Organizations in Ho Chi Minh City should prioritize opportunities for employees to enhance their competencies, particularly self-efficacy Research by Vu Viet Hang et al (2015) and CM Tri et al highlights that when employees possess strong self-efficacy, they are better equipped to manage their emotions, thereby reducing unnecessary stress.
Research from 2017 highlights that employees with high self-efficacy exhibit positive traits such as cheerfulness, enthusiasm, and emotional intelligence, enabling them to manage work-related stress effectively and solve problems efficiently This indicates that self-efficacy is crucial for enhancing eustress, which in turn boosts job performance Therefore, we hypothesize that the work environment positively influences job performance indirectly through the facilitation of eustress.
The VAF analysis indicates that the work environment has an indirect effect on job performance, with a VAF index of 0.1572, which is statistically significant This supports and accepts hypothesis H5.
A work environment that fosters eustress has a positive correlation, with a value of +0.1572, indicating its beneficial impact on employee well-being This effect extends to job performance, suggesting that a supportive work atmosphere indirectly enhances performance through the promotion of eustress These findings align with Kohun's hypothesis regarding the relationship between work environment and job efficiency.
This study, conducted in 1992, reaffirms previous findings by Navia and Veitch (2003), McGuire and McLaren (2009), Jain & Kaur (2014), and Nguyen Huu Thu (2009), highlighting that a positive environment significantly influences individuals' thinking.
Organizations in Hochiminh City must prioritize the enhancement of both physical and psychological working conditions to foster eustress among employees This includes improving cultural factors, organizational behaviors, social dynamics, and mental well-being, all aimed at alleviating distress and promoting a positive work environment.
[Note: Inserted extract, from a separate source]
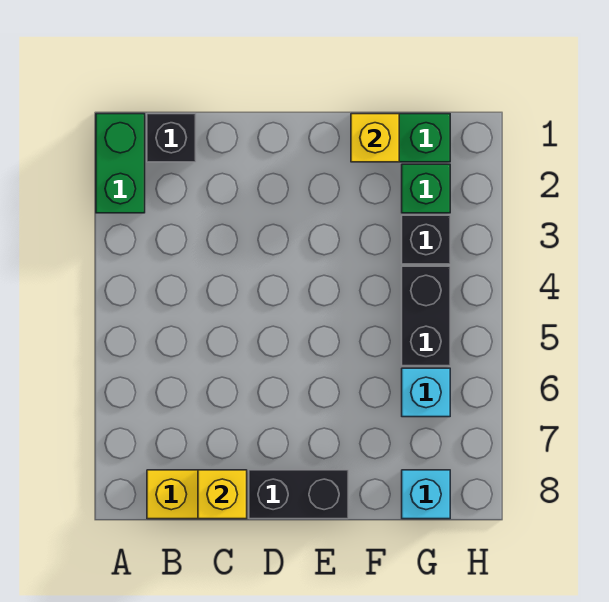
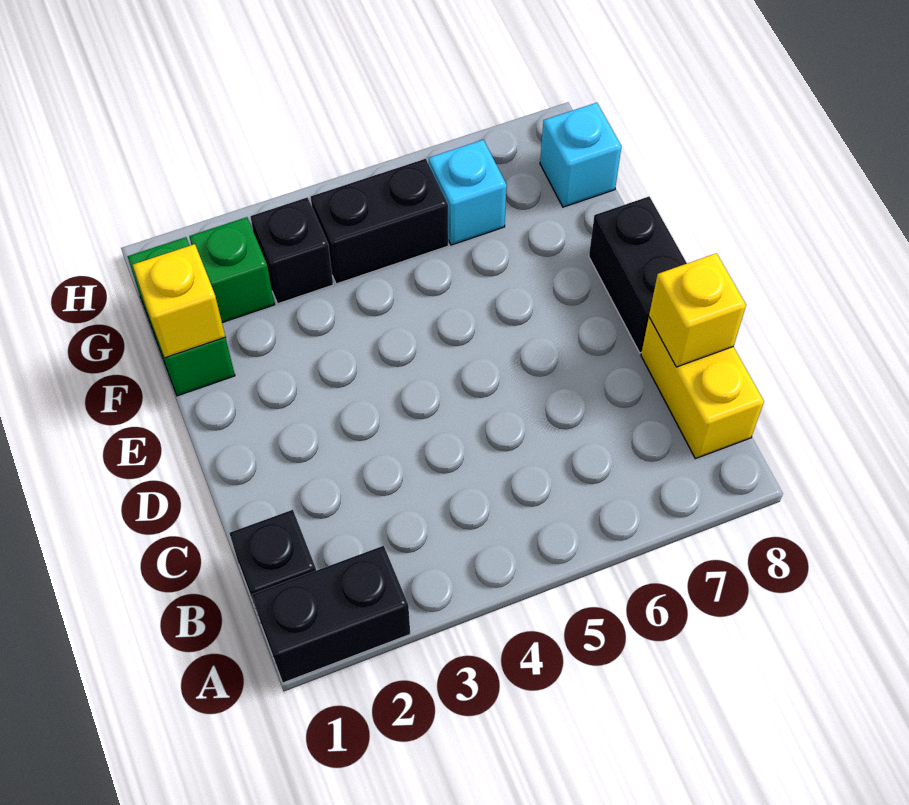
green 1x2 brick [96,114,145,213] -> black 1x2 brick [252,546,410,683]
This chapter highlights the crucial role of eustress as a predictor of job performance, revealing significant correlations between eustress, job performance, work environment, and self-efficacy Respondents with higher eustress levels tend to exhibit enhanced job performance, with eustress accounting for 17.4% of the variance in job performance, showing statistical significance Despite existing research on eustress's impact on job performance, particularly in academic settings, there remains a lack of comprehensive studies Many investigations focus solely on the negative aspects of stress, often overlooking the positive influence of eustress These findings contribute significantly to understanding job performance, particularly regarding eustress's mediating role in the relationship between self-efficacy, work environment, and job performance.
Chapter summary
This chapter presents the findings from the assessment of the measurement model, evaluation of the construct model, and mediation analysis The results demonstrate that most indicators and latent variables are both reliable and valid, confirming that the proposed research model aligns with the collected data Additionally, all four hypotheses put forth in the study have been accepted The following chapter will provide a summary of the study, discuss managerial implications, identify limitations, and suggest avenues for future research.